Every cluster needs some common functionality such as a constructor, a proportional likelihood function for a new data point and a population function that returns the number of data points. To label and access them, we store the clusters in a dictionary object, \texttt{Dict\{Int,<:AbstractCluster\}}. It also facilitates addition and deletion of clusters. Therefore, cluster types need to implement an initialization function which returns a \texttt{Dict\{Int,<:AbstractCluster\}} structure that accommodates initial clusters.

We've also defined custom functions named as $+$ and $-$ for data addition and removal in some of the cluster types e.g. \texttt{CollapsedCluster}. An example implementation for a \texttt{CollapsedCluster} is shown in Code \ref{code:collapsedcluster}:

\begin{code}
\begin{minted}{julia}
@inline population(m::CollapsedCluster) = m.n

@inline CollapsedCluster(m::AbstractDPModel) = CollapsedCluster(m, suffstats(m))

@inline CollapsedCluster(m::AbstractDPModel,X::AbstractArray) =
    CollapsedCluster(m, suffstats(m,X))

@inline CollapsedCluster(m::AbstractDPModel, s::SufficientStats) =
    CollapsedCluster(s.n, posterior_predictive(m,s), m.θprior)

@inline CollapsedCluster(m::AbstractDPModel,new::Val{true}) =
    CollapsedCluster(floor(Int,m.α),posterior_predictive(m),m.θprior)

@inline -(c::CollapsedCluster{V,P},x::AbstractVector) where {V<:Distribution,P<:Distribution} =
    CollapsedCluster{V,P}(c.n-1, downdate_predictive(c.prior,c.predictive,x,c.n), c.prior)

@inline +(c::CollapsedCluster{V,P},x::AbstractVector) where {V<:Distribution,P<:Distribution} =
    CollapsedCluster{V,P}(c.n+1, update_predictive(c.prior,c.predictive,x,c.n), c.prior)

> [Stored rows]:
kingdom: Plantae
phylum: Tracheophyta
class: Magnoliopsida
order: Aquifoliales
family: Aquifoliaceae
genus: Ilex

> [Set of tasks]:
1. Using the passage on cluster types, answer these:
(a) What dictionary type holds the clusters?
(b) What does the population function return for a CollapsedCluster?
(c) Which function does the minus operation call to compute the new predictive?
2. Write the next part of the passage on cluster types in Julia, picking up after its final line.

> [Solved problems]:
1.
(a) Dict{Int,<:AbstractCluster}
(b) m.n
(c) downdate_predictive

2.
@inline logαpdf(m::CollapsedCluster,x)  = logαpdf(m.predictive,x)

CollapsedClusters(model::AbstractDPModel, X::AbstractMatrix, z::AbstractArray{Int}) =
    Dict((k,CollapsedCluster(model,X[:,findall(l->l==k,z)])) for k in unique(z))

SuffStats(model::AbstractDPModel, X::AbstractMatrix, z::AbstractArray{Int}) =
    Dict((k,suffstats(model,X[:,findall(l->l==k,z)])) for k in unique(z))

CollapsedClusters(model::AbstractDPModel, stats::Dict{Int,<:SufficientStats}) =
    Dict((k,CollapsedCluster(model,stats[k])) for k in keys(stats))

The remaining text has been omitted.